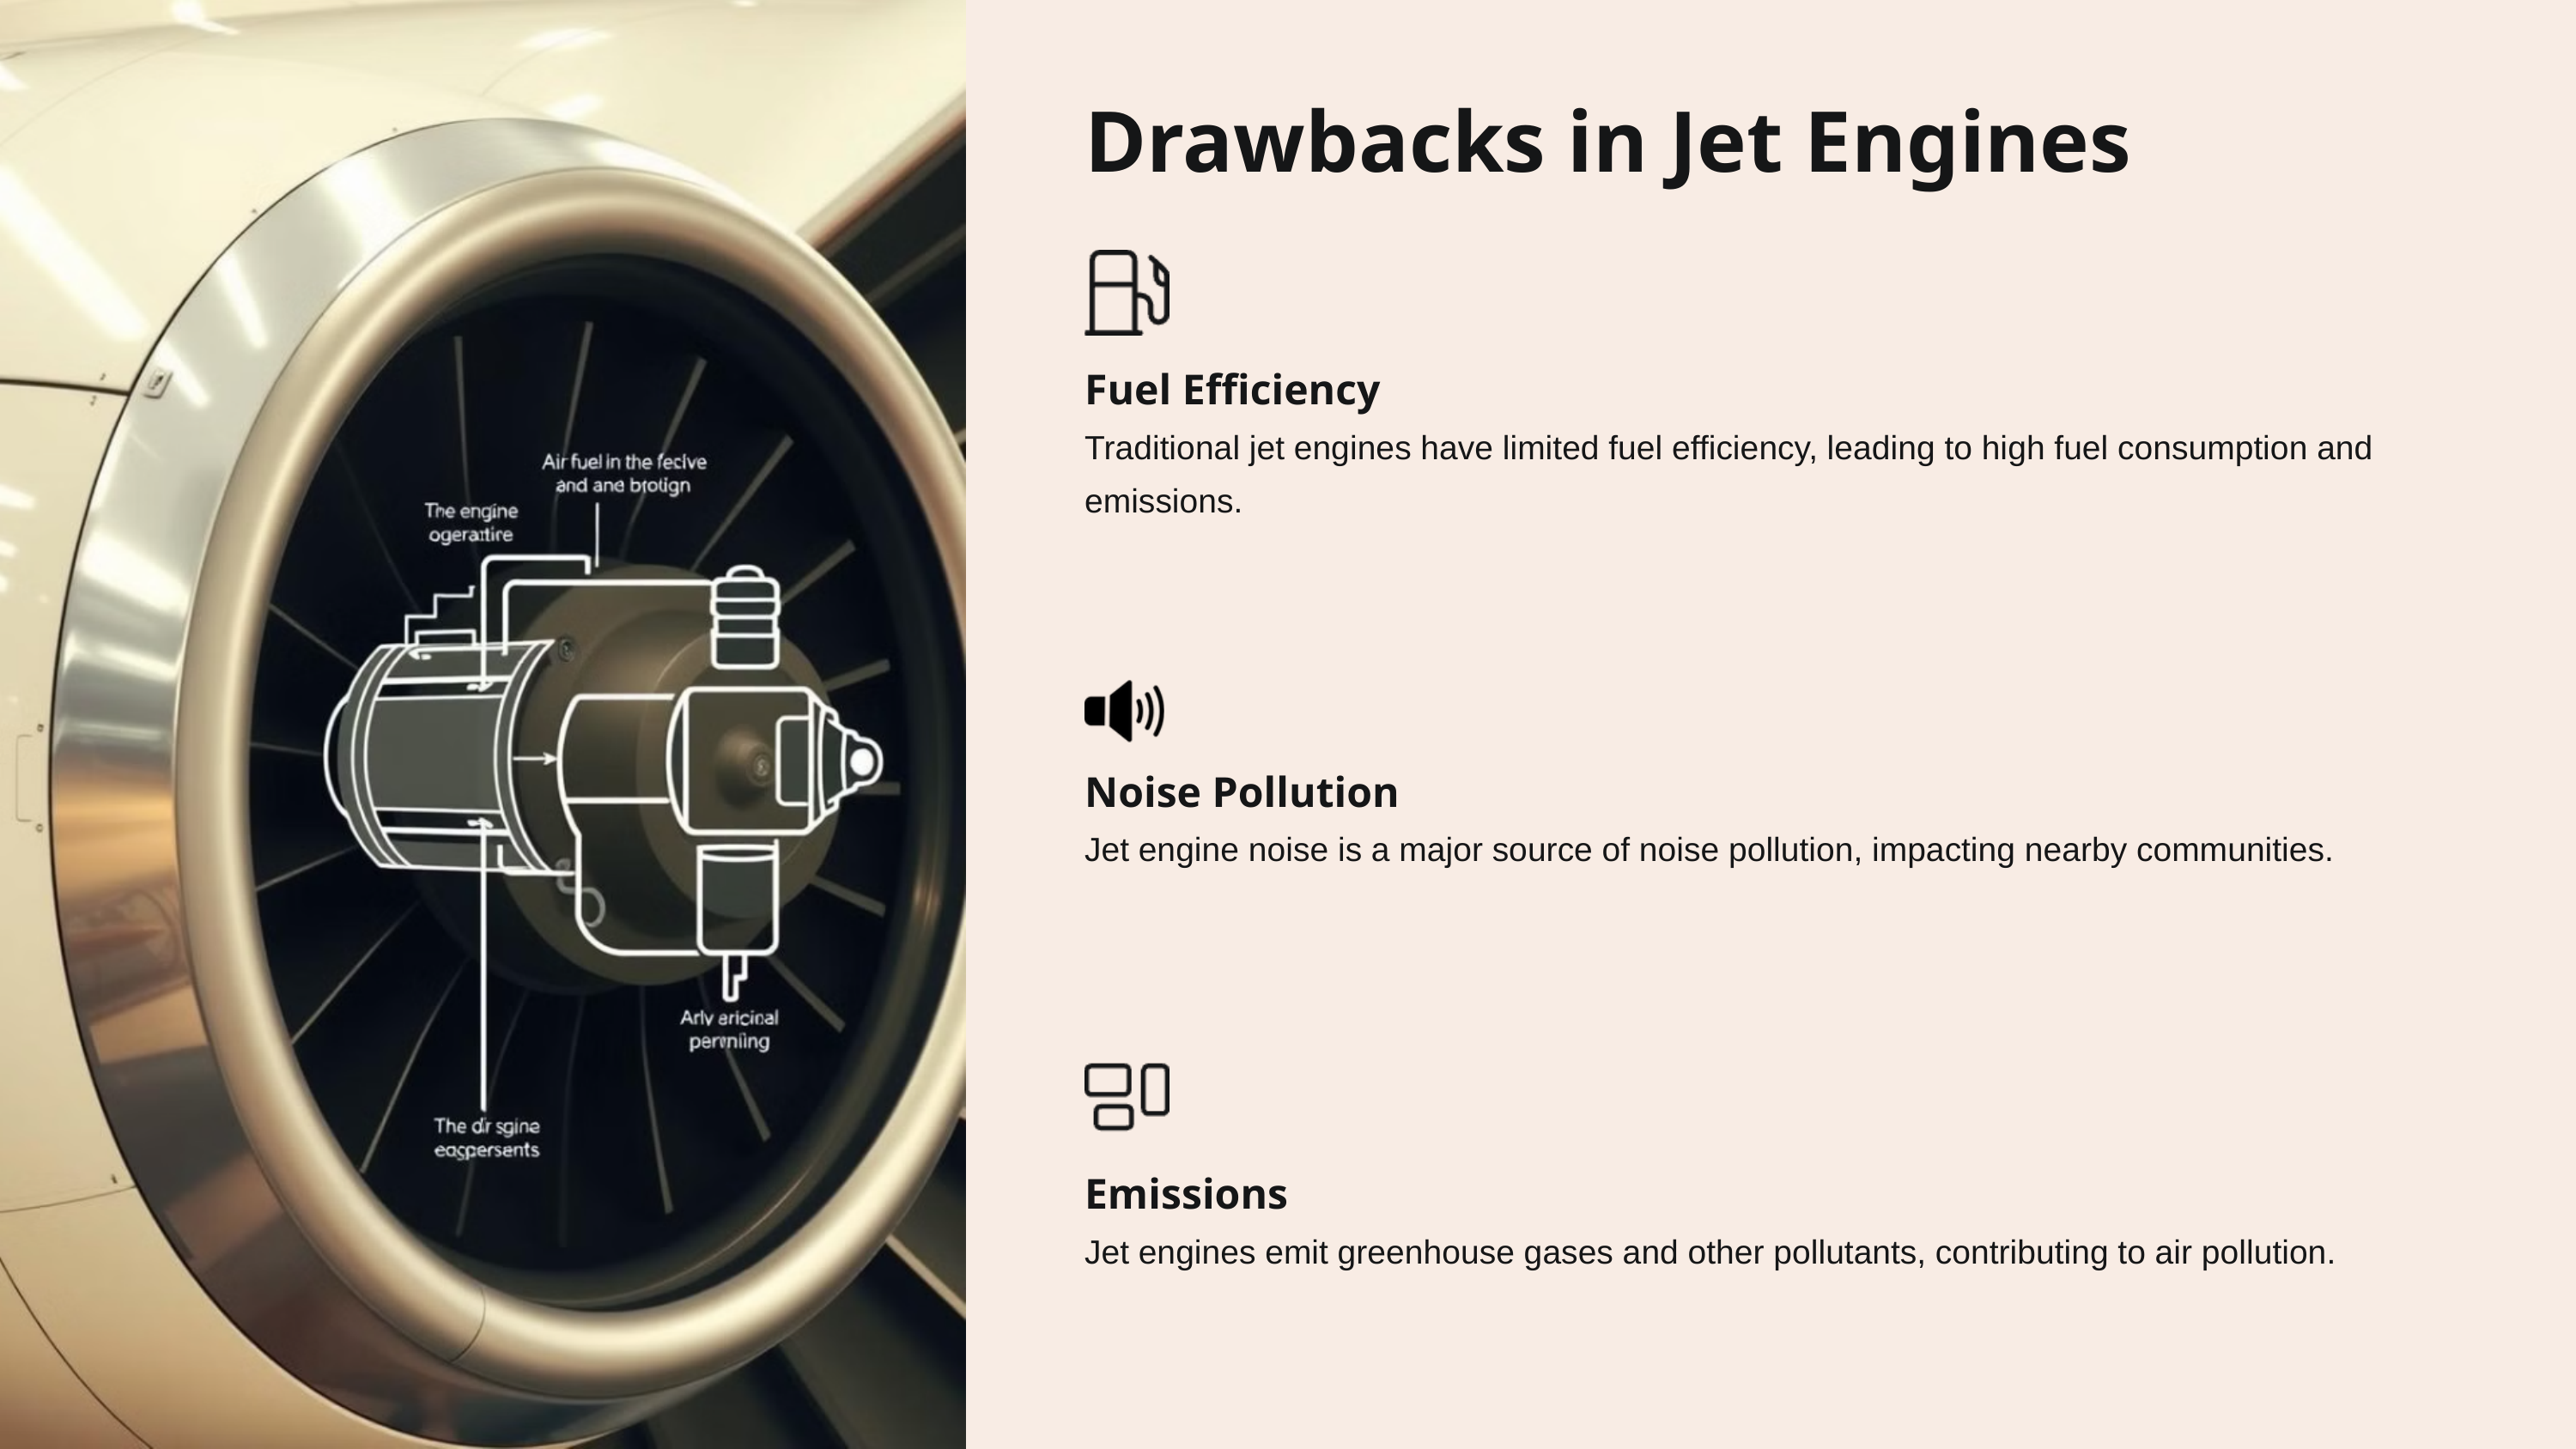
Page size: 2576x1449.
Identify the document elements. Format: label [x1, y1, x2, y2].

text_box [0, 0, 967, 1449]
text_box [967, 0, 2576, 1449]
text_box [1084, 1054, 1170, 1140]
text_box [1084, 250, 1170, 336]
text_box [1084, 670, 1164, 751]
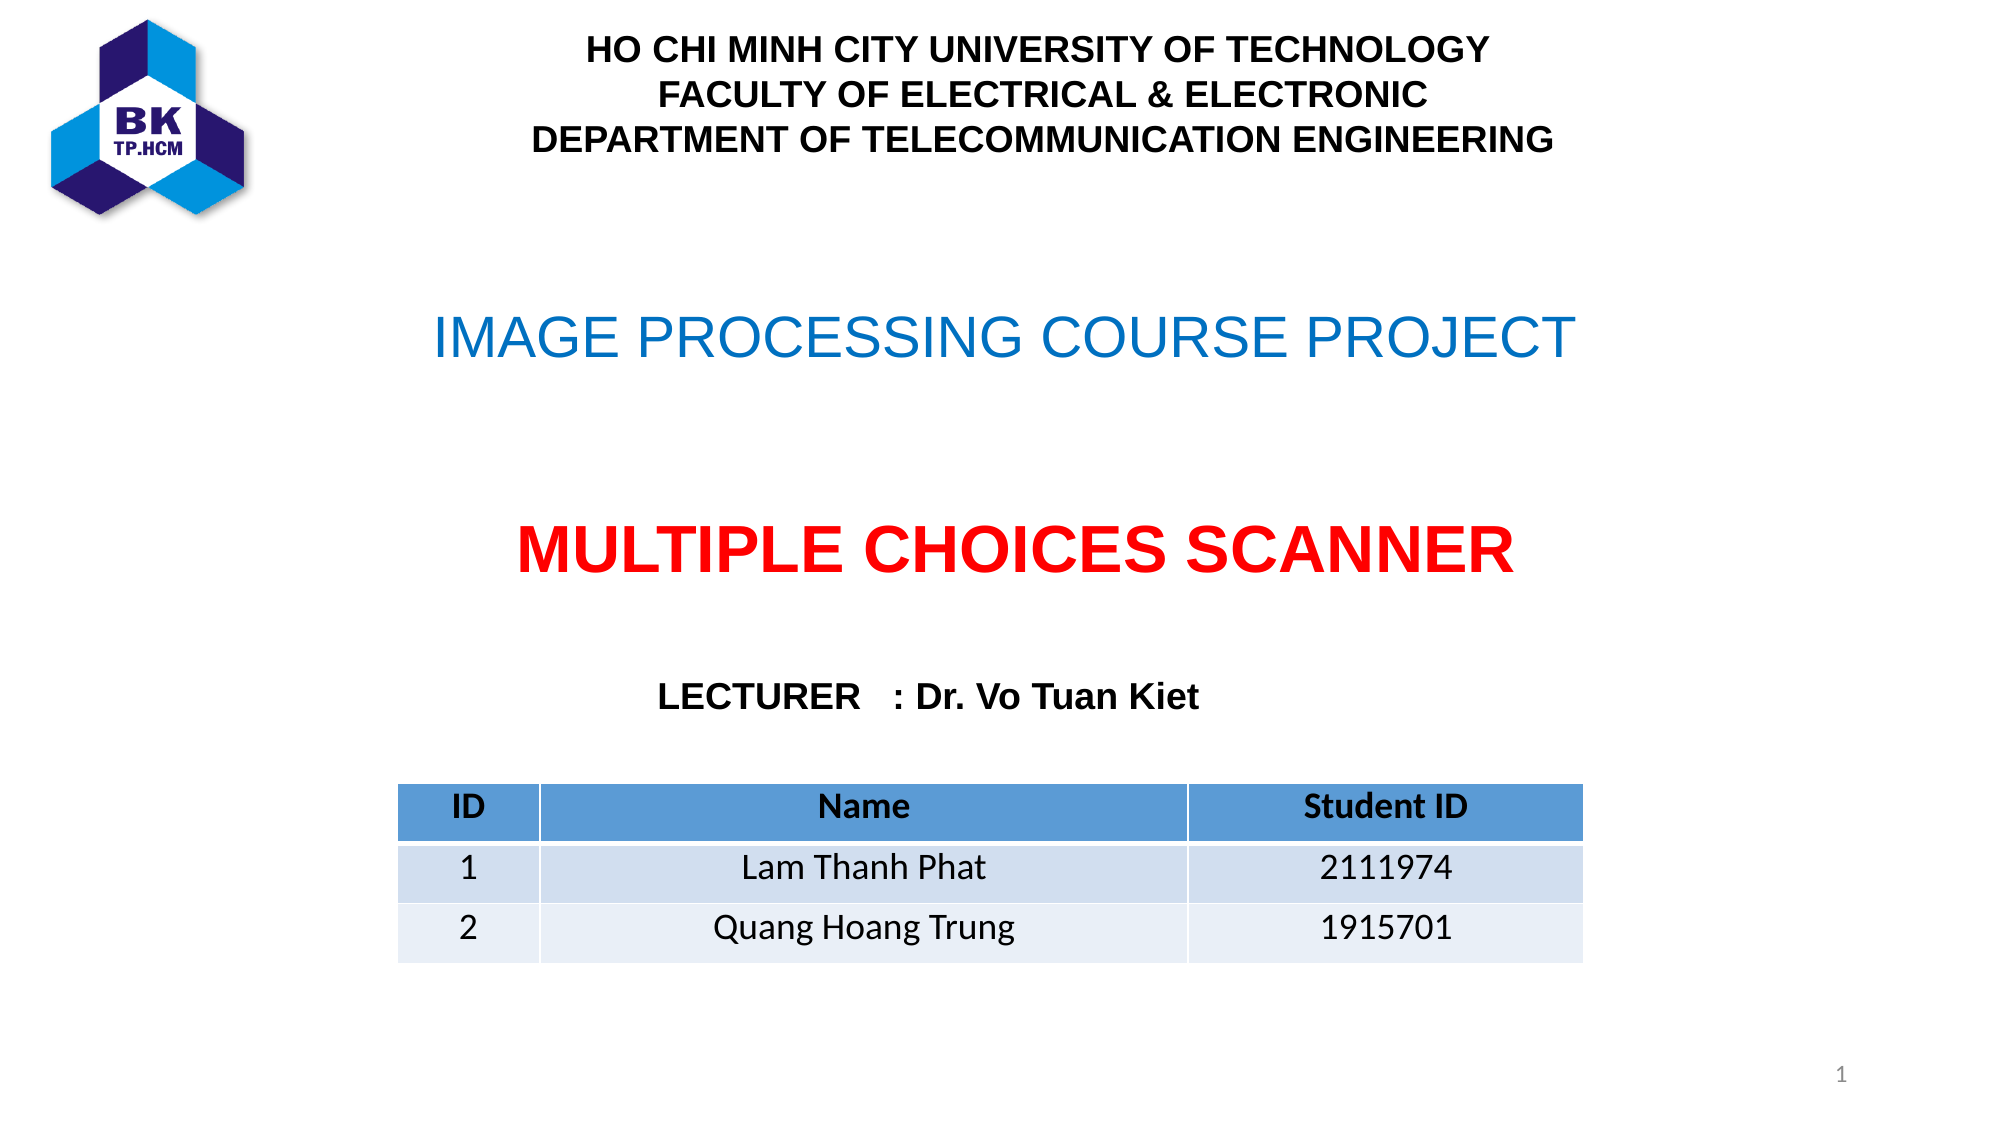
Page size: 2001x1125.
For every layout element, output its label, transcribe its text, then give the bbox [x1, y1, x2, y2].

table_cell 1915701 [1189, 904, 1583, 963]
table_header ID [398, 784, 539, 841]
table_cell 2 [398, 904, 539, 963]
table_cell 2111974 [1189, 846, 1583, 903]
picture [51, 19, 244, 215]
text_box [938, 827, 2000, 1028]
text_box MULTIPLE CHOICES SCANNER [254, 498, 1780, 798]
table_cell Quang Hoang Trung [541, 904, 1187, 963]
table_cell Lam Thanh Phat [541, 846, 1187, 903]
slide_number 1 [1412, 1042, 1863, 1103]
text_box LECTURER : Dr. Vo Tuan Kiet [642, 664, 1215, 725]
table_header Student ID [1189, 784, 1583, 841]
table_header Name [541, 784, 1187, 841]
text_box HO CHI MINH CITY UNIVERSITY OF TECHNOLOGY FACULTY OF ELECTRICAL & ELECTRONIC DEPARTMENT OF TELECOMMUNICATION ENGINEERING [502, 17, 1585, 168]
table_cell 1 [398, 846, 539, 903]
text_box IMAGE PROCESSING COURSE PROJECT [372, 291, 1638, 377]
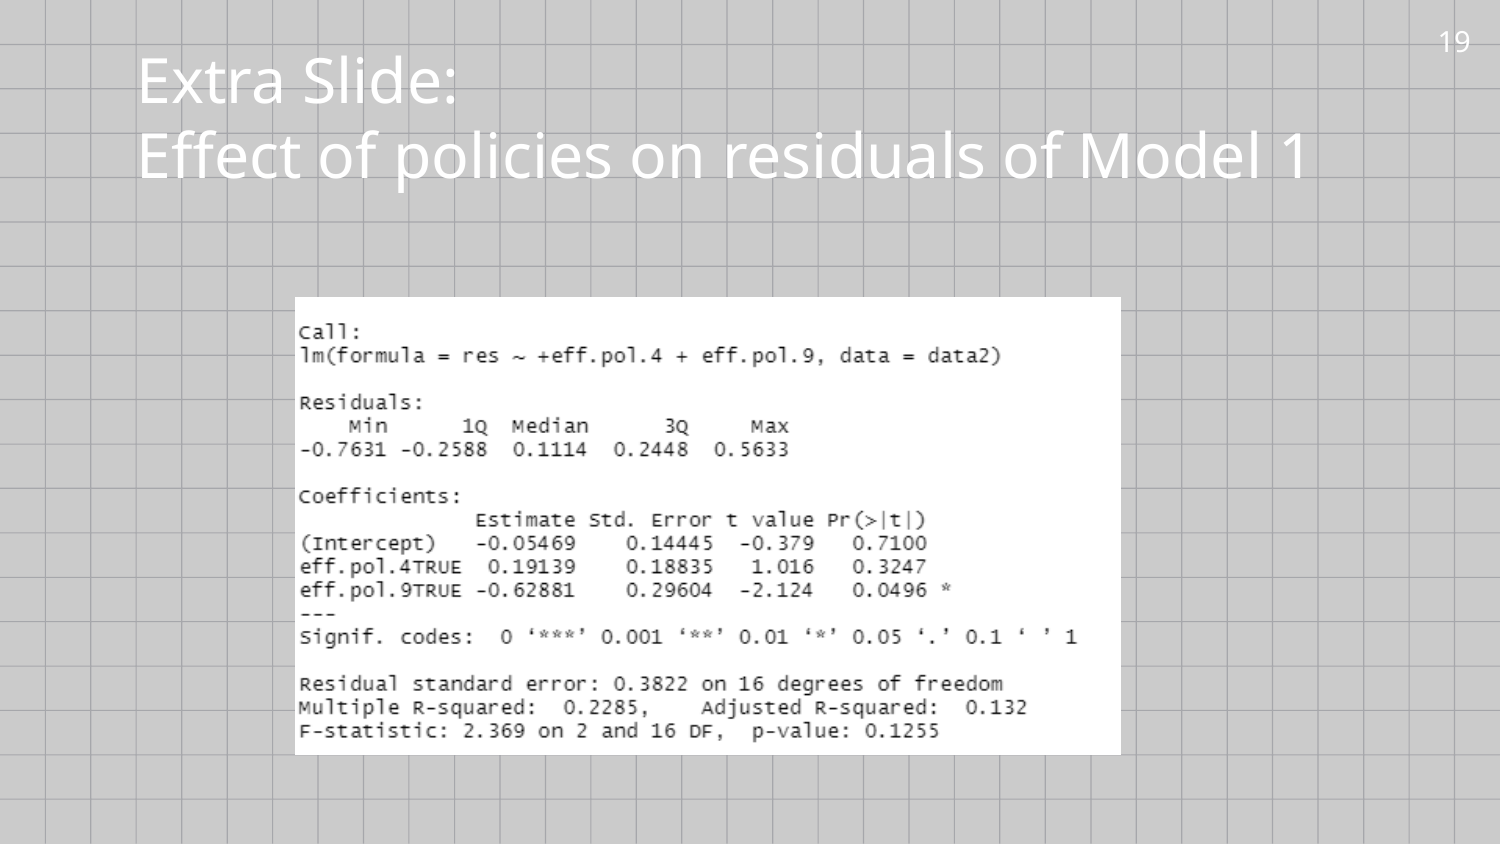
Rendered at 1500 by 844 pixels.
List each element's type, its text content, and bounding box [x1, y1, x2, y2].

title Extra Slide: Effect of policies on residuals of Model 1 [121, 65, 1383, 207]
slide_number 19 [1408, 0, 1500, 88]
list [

--------------------

### Work instruction
Leaving out only the pictures, reproduce the listing exactly.

### Worked solution
Page size: 2576x1449.
Identify the document elements. Format: label [x1, y1, x2, y2].

text_box [0, 0, 967, 1449]
text_box [967, 0, 2576, 1449]
text_box [1084, 1054, 1170, 1140]
text_box [1084, 250, 1170, 336]
text_box [1084, 670, 1164, 751]
Page size: 2001x1125.
For every layout element, output its label, transcribe its text, then give the bbox [x1, y1, x2, y2].

table_cell 1915701 [1189, 904, 1583, 963]
table_header ID [398, 784, 539, 841]
table_cell 2 [398, 904, 539, 963]
table_cell 2111974 [1189, 846, 1583, 903]
picture [51, 19, 244, 215]
text_box [938, 827, 2000, 1028]
text_box MULTIPLE CHOICES SCANNER [254, 498, 1780, 798]
table_cell Quang Hoang Trung [541, 904, 1187, 963]
table_cell Lam Thanh Phat [541, 846, 1187, 903]
slide_number 1 [1412, 1042, 1863, 1103]
text_box LECTURER : Dr. Vo Tuan Kiet [642, 664, 1215, 725]
table_header Student ID [1189, 784, 1583, 841]
table_header Name [541, 784, 1187, 841]
text_box HO CHI MINH CITY UNIVERSITY OF TECHNOLOGY FACULTY OF ELECTRICAL & ELECTRONIC DEPARTMENT OF TELECOMMUNICATION ENGINEERING [502, 17, 1585, 168]
table_cell 1 [398, 846, 539, 903]
text_box IMAGE PROCESSING COURSE PROJECT [372, 291, 1638, 377]
Rendered at 1500 by 844 pixels.
List each element's type, its text content, and bounding box [x1, y1, x2, y2].

title Extra Slide: Effect of policies on residuals of Model 1 [121, 65, 1383, 207]
slide_number 19 [1408, 0, 1500, 88]
list [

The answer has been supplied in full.